Depuis plus de 90 ans, les vainqueurs des 500 miles d’Indianapolis célèbrent leur succès avec une bouteille de lait. Une tradition devenue mythique dans le sport automobile, née presque par hasard dans les années 1930.
Sur le podium, on aperçoit le vainqueur avec une bouteille. Mais loin d’être du champagne, c’est bien du lait que Felix Rosenqvist a eu la chance de boire dimanche dernier, le 25 mai.

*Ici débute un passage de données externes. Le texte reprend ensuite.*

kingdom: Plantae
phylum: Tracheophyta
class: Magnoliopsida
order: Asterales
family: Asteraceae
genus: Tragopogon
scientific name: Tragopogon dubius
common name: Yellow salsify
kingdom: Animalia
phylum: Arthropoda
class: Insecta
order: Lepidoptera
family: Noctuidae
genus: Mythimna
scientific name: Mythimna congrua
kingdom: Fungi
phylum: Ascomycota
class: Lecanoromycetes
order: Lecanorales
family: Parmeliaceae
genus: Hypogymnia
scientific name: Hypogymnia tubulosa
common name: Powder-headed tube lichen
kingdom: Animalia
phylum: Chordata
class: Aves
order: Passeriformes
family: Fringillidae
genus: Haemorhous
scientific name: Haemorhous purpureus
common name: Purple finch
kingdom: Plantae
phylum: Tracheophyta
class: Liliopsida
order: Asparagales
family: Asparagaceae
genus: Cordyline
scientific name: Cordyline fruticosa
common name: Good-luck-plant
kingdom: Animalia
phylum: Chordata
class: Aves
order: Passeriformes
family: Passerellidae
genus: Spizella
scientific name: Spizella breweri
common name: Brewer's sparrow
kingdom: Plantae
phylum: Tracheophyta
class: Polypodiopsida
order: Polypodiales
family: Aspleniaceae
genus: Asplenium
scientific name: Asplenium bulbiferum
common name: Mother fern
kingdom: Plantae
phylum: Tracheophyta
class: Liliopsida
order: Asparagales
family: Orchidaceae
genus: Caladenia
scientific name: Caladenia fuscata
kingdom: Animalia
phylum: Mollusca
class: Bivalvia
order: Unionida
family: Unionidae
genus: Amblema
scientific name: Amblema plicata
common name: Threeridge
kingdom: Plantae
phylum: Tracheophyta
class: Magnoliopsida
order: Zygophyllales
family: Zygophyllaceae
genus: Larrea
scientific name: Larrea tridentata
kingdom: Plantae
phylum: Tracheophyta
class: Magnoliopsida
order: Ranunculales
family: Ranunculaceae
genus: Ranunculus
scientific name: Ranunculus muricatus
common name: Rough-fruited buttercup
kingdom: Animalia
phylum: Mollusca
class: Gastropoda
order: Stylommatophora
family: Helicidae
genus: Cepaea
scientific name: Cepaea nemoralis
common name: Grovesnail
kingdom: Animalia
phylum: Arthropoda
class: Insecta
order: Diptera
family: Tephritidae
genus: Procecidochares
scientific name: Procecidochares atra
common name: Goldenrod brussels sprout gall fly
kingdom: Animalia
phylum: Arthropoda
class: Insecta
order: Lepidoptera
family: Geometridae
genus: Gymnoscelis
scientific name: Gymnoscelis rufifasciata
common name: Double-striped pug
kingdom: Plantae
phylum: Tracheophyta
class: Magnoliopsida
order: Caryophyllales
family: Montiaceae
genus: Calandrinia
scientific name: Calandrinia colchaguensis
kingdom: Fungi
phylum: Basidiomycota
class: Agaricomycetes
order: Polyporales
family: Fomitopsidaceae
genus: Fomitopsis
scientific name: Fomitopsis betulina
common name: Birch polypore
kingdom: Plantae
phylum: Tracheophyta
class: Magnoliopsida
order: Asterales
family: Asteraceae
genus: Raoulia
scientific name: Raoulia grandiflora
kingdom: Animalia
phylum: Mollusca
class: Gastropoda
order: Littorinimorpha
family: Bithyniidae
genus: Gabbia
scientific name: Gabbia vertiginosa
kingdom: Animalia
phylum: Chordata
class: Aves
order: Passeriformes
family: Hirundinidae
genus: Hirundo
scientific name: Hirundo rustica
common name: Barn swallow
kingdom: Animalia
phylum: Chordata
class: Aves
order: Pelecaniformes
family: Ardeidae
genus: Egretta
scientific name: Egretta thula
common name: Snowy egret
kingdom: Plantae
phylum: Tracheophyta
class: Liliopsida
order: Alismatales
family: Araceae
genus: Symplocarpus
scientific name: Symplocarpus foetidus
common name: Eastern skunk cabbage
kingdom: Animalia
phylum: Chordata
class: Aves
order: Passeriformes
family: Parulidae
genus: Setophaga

Ce n’est pas commun, mais pourtant c’est bien la tradition pour le gagnant des 500 miles d’Indianapolis.
Ce n’est pas nouveau, cette coutume remonte à 1933. Pour la deuxième fois de sa carrière, Louis Meyer remporte les 500 miles d’Indianapolis. Il célèbre alors sa victoire avec un verre de lait. Ayant été élevé à Los Angeles par des parents immigrants français, il restait convaincu que le babeurre possédait des vertus à la fois nourrissantes et rafraîchissantes. C’est pour cela que, trois ans après, ce n’est plus un verre de lait mais une bouteille qu’il demande après avoir remporté la course pour la troisième fois.
La naissance d’une tradition mythique
Les images de Louis Meyer avec sa bouteille de lait tournent. Un homme du marketing opportuniste de l’industrie du lait y voit alors l’occasion de faire de la bouteille de lait le symbole des 500 miles d’Indianapolis.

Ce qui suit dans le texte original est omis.